Après Monte-Carlo, quelques scènes de province, la plupart méridionales, jouèrent Messaline. Cet ouvrage fut, chaque fois monté avec un tel déploiement de mise en scène qu’il remporta un de ces succès incompréhensibles comme la bêtise humaine en donne, parfois, le lamentable exemple. Les mêmes causes qui procurent à d’ineptes chansons, comme l’Amant d’Amanda’’, Ousqu’est Saint-Nazaire, ou Viens, Poupoule, Viens ! des ventes énormes en même temps que la popularité, ont fait la fortune de Messaline. Cette pièce à grand spectacle, pompeusement dénommée tragédie-lyrique, peut avoir des centaines de représentations et faire tomber dans les poches de M. Isidore de Lara d’énormes droits d’auteur, sans que cela prouve autre chose que le public se rue de préférence aux ouvrages médiocres qui flattent ses plus bas instincts. Jamais le mérite d’une œuvre d’art ne s’est encore mesuré aux gros sous qu’elle rapporte.
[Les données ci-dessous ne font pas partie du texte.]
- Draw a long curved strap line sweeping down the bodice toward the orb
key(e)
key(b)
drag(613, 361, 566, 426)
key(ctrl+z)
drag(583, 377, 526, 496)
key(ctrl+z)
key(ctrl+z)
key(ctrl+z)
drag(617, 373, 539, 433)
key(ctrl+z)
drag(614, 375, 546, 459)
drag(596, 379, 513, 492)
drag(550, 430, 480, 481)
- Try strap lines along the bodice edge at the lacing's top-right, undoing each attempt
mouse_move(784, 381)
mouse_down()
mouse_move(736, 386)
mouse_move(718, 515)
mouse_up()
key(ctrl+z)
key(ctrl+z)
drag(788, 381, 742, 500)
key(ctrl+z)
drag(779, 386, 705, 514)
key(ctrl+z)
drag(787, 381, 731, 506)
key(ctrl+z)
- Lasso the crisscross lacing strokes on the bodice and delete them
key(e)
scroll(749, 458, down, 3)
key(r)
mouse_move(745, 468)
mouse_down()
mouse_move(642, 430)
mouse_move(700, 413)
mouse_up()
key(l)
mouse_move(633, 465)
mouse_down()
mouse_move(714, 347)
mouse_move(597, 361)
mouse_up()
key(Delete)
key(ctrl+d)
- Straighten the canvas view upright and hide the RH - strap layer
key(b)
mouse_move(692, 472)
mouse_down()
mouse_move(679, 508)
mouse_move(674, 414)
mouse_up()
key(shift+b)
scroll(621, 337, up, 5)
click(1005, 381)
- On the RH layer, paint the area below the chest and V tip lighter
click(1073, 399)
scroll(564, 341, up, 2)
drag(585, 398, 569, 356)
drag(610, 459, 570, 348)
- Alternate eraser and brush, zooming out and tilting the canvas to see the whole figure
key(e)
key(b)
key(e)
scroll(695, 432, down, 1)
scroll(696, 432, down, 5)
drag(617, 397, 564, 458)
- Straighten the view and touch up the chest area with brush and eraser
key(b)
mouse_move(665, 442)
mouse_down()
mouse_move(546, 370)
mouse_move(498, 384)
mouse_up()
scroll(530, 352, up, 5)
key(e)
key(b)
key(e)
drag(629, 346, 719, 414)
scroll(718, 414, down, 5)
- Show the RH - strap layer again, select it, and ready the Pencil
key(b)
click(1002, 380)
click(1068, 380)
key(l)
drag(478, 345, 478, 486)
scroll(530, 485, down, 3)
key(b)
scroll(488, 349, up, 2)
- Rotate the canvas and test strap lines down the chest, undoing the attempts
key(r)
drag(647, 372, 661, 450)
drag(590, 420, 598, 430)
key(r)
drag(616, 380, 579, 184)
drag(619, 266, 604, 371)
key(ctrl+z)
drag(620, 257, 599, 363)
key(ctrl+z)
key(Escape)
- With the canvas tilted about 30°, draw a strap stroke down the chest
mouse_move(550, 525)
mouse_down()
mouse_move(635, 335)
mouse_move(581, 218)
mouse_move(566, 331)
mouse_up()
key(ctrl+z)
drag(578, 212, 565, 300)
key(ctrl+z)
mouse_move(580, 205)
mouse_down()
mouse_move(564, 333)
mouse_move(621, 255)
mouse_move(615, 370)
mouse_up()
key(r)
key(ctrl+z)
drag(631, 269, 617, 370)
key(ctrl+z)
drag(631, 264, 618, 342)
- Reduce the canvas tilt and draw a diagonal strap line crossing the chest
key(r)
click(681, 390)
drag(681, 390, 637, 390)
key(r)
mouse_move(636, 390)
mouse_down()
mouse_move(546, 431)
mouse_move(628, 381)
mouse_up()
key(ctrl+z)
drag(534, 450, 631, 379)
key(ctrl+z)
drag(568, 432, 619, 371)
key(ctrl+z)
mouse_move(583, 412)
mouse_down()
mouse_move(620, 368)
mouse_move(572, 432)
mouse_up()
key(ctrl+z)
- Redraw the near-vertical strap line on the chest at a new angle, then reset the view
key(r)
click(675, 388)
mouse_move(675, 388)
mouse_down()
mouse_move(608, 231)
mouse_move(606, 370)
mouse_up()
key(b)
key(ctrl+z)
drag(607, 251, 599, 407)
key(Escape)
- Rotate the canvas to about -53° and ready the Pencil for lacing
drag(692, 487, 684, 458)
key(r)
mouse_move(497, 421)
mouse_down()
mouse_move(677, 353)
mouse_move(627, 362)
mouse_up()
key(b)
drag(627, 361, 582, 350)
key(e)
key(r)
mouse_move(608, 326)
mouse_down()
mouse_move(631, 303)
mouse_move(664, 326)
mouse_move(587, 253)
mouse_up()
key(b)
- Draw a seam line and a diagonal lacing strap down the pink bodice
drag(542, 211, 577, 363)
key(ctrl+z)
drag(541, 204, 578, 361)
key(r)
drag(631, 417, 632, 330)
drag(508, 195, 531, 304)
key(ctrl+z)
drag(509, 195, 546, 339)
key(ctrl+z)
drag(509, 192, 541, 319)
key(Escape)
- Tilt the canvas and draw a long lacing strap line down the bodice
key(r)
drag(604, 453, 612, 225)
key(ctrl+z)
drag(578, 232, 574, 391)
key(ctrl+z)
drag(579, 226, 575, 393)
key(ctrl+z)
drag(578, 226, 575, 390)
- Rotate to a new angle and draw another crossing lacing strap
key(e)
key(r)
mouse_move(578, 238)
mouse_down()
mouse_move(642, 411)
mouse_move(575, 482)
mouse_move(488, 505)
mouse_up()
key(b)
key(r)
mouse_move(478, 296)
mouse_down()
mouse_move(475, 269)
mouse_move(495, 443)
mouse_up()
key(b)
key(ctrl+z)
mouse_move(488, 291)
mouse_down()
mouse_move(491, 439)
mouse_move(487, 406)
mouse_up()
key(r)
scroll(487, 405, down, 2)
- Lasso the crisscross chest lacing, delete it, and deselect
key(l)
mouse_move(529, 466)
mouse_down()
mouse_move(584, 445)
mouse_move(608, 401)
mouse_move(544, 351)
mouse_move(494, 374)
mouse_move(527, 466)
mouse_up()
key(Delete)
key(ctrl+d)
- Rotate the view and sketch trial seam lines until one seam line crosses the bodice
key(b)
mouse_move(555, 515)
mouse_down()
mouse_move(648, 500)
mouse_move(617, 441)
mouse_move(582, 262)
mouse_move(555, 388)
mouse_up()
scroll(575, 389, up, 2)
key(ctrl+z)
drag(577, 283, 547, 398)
Le livret de Messaline est dû à la collaboration de MM. Armand Silvestre et Eugène Morand. Mieux charpenté que ne le sont, d’ordinaire, ces sortes de choses, généralement informes, il offre des situations assez dramatiques qui ne sont pas sans analogies avec celles de la Tour de Nesles. Son grand défaut est de ne renfermer aucun personnage le moins du monde intéressant… Les caractères sont à peine ébauchés et la musique de M. de Lara est impuissante à leur ajouter le moindre relief. Tous les personnages, en effet, sont taillés dans le même moule mélodique et quel moule ! M. de Lara en a emprunté les principaux matériaux, qu’il souda ensuite tant bien que mal, à Gounod, à Verdi, à MM. Massenet, Delmet, Flégier, Diaz, Mascagni, Tagliafico, Léoncavallo et à Augusta Holmès. Wagner n’a pas été oublié, lui non plus. M. de Lara lui a rendu hommage en bourrant sa partition de leitmotive, ou plutôt de ce qu’il a cru en être. À chaque instant, des thèmes sans intérêt, presque toujours figés dans la même forme, ne subissant aucun développement, se font entendre de la manière la plus énervante et la plus fastidieuse. Maladroitement plaqués dans l’accompagnement, ils n’arrivent jamais à constituer une véritable base symphonique.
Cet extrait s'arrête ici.